- _TASK INPUT_:
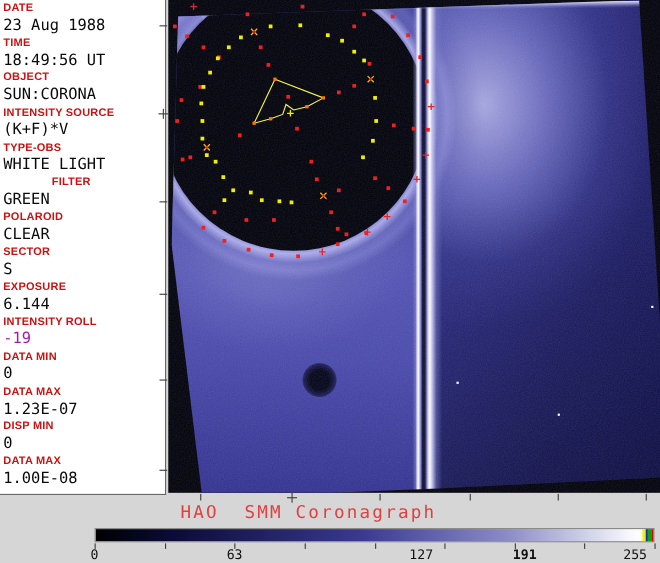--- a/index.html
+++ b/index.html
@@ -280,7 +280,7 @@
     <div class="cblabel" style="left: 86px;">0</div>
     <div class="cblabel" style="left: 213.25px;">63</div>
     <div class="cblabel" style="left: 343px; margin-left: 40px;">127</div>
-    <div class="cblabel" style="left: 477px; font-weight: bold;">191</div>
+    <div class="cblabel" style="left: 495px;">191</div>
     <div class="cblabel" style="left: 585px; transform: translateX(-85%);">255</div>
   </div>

- _HOW TO COMPLETE THIS TASK_: Return all of the records above exactly as written. Omit each picture.

- _OUTPUT FOR THIS EXERCISE_:
--- a/index.html
+++ b/index.html
@@ -280,7 +280,7 @@
     <div class="cblabel" style="left: 86px;">0</div>
     <div class="cblabel" style="left: 213.25px;">63</div>
     <div class="cblabel" style="left: 343px; margin-left: 40px;">127</div>
-    <div class="cblabel" style="left: 477px; font-weight: bold;">191</div>
+    <div class="cblabel" style="left: 495px;">191</div>
     <div class="cblabel" style="left: 585px; transform: translateX(-85%);">255</div>
   </div>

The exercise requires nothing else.